A basic understanding of the nuances of risk-reward interplay of financial assets is extremely important, especially for first-time investors, to make wise investment decisions. Even more crucial is ensuring that investors remain cautious about whom they have entrusted their monies and securities with.

In the past year alone, there have been incidents which shook the confidence of investors and raised doubts about the safety of their investments with the market intermediaries on whom they placed their faith . Thankfully, the market regulator stepped in to initiate stringent action against these intermediaries by cancelling their broking licences for illegally pledging investors’ monies and securities.

Here are 10 caveats, particularly for new investors, which can help them to keep their investments safe and protect their financial assets pledged with their brokers and depository participants (DP):

Track all credits made by the broker: Investors need to ensure that the broker is crediting the securities to their demat accounts on the payout day even if they are not fully paid.

Read the PoA document thoroughly: The Power of Attorney (PoA) that investors provide their brokers with should only have clauses as directed by the regulatory authorities. These clauses are to enable the brokers to ensure seamless pay-in of securities for settlement purposes and/or to move the securities to designated accounts for pledging with the Clearing Corporation (CC) of exchanges for fulfilling the margin requirements. Investors should read the PoA document to ensure there are no additional clauses added that can enable their brokers to take advantage of their securities or funds in any other way.
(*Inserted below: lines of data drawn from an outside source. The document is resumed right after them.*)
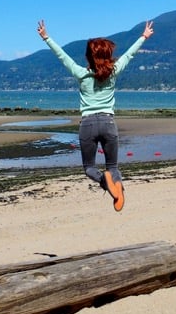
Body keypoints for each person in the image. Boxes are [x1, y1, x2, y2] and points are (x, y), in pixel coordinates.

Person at [37, 19, 154, 212]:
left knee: (90, 168)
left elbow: (62, 56)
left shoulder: (81, 74)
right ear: (108, 55)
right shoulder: (113, 72)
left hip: (88, 125)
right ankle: (118, 188)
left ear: (88, 57)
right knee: (113, 167)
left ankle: (105, 182)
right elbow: (129, 54)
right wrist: (144, 36)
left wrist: (46, 37)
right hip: (108, 123)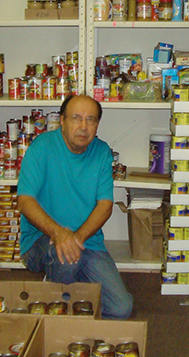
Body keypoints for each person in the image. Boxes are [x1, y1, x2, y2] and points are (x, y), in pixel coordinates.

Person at [17, 94, 133, 319]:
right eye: (76, 118)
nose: (83, 126)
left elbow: (105, 206)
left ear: (97, 124)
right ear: (62, 121)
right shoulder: (42, 147)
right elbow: (24, 201)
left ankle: (69, 289)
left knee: (121, 308)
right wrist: (60, 234)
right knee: (70, 259)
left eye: (91, 120)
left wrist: (76, 237)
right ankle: (53, 294)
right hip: (40, 240)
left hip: (86, 241)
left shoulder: (101, 151)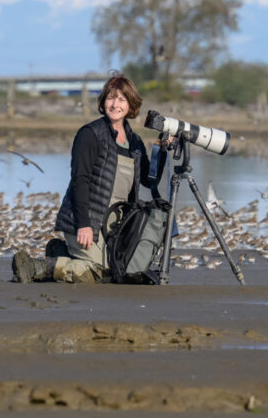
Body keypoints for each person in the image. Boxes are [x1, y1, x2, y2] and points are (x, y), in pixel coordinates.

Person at [12, 73, 166, 283]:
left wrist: (161, 151)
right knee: (96, 271)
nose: (115, 104)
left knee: (119, 270)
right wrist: (83, 224)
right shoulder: (90, 134)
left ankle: (60, 253)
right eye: (111, 98)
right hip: (85, 219)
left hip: (114, 225)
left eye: (122, 99)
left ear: (131, 105)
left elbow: (149, 180)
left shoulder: (135, 142)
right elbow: (79, 180)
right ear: (103, 101)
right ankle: (37, 267)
Park all non-cash collaterals only in their DP accounts: Any upfront margins that investors may have provided through non-cash collaterals should be kept in their own DP accounts. They need to ensure that such collaterals aren’t moved out of their accounts.

Trade portal should display MTF collaterals: For any customer who has availed of the SEBI-prescribed ‘Margin Trading Funding’ (MTF) facility, securities pledged for it need to be clearly displayed as collateral along with the positions on the trading portal.
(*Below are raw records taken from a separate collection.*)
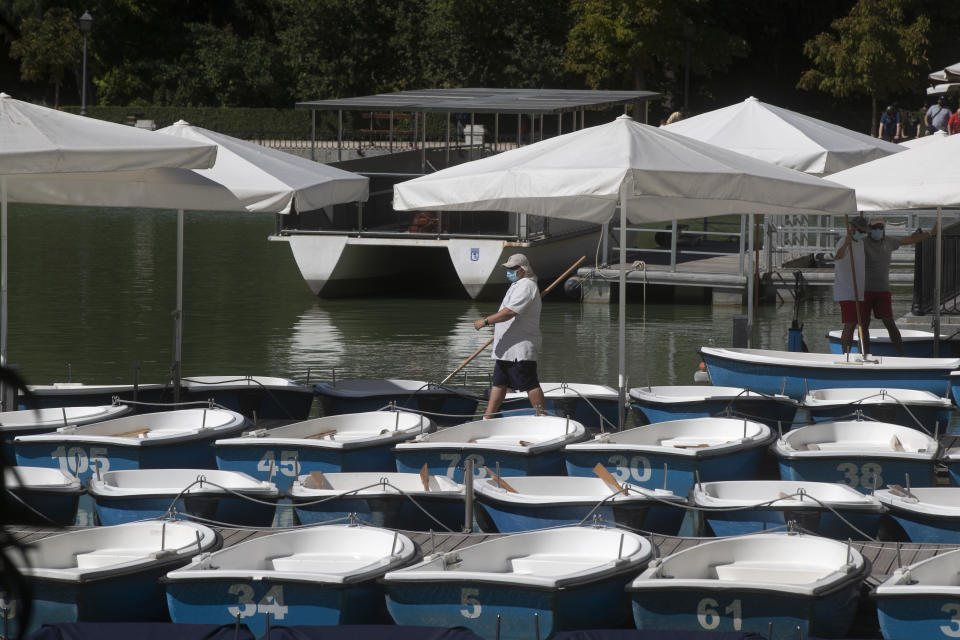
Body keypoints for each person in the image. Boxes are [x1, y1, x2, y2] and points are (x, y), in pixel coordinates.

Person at [474, 253, 545, 418]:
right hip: (506, 348)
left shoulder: (527, 285)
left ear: (522, 270)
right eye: (508, 268)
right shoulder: (517, 284)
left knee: (530, 383)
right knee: (499, 384)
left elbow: (509, 313)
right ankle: (488, 418)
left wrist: (485, 321)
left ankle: (542, 417)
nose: (509, 271)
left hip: (519, 348)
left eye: (512, 268)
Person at [860, 217, 938, 355]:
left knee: (889, 323)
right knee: (864, 324)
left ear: (883, 229)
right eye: (875, 227)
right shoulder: (862, 242)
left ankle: (901, 354)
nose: (878, 230)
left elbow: (909, 240)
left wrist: (930, 233)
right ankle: (864, 354)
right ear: (869, 229)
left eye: (880, 227)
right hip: (864, 290)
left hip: (882, 290)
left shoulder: (890, 241)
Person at [834, 216, 867, 354]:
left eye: (863, 231)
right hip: (847, 291)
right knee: (850, 324)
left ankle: (858, 352)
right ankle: (845, 354)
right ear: (852, 228)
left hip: (858, 291)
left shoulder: (860, 242)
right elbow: (838, 256)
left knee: (857, 324)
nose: (862, 233)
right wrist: (846, 244)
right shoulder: (844, 241)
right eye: (860, 230)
Ensure the broker is complying with the norms of moving surplus funds/securities: Brokers should always comply with the norms of moving surplus funds and securities lying with them in defined frequency at all points in time. Investors need to keep a track on whether the broker is adhering to this norm.
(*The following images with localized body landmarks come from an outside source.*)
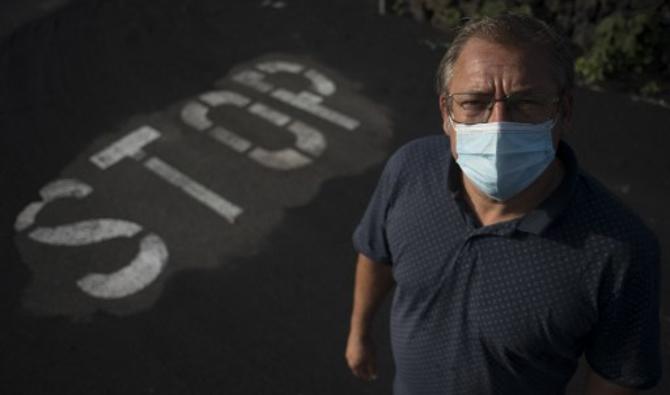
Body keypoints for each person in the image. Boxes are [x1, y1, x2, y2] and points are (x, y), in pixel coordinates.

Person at [345, 13, 661, 395]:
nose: (498, 124)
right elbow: (376, 254)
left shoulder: (620, 250)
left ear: (565, 111)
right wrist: (359, 334)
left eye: (526, 102)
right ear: (446, 112)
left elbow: (616, 377)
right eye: (474, 102)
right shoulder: (409, 169)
Ask for all statements during the payouts: At the time of payouts, investors should be provided with the fund’s ledger statement, securities ledger statement and retention statement. Investors should always ask their brokers for these statements during the payout.

Real-time notifications of all transactions: Investors should ensure they are notified of all the transactions that are done on a real-time basis by them or even through assisted channels such as call and trade and dealers.

Frequent logins into the trading account: Investors need to frequently login into their trading portals to have access to all reports such as the order book, trade book, demat holdings, demat transactions and funds ledger statements.

Choose the broker on the basis of track record, not pricing: Investors shouldn’t fall prey to pricing wars while choosing their brokers. Instead, they should go with a broker with at least a decade of established track record of efficiently and transparently managing customers and their portfolios in compliance with all regulatory norms and practices.

Evaluating the trust quotient: Brokers need to become partners on whom investors can completely place their trust for managing their financial wellness. If there is even an iota of doubt, investors should be prepared to replace their brokers.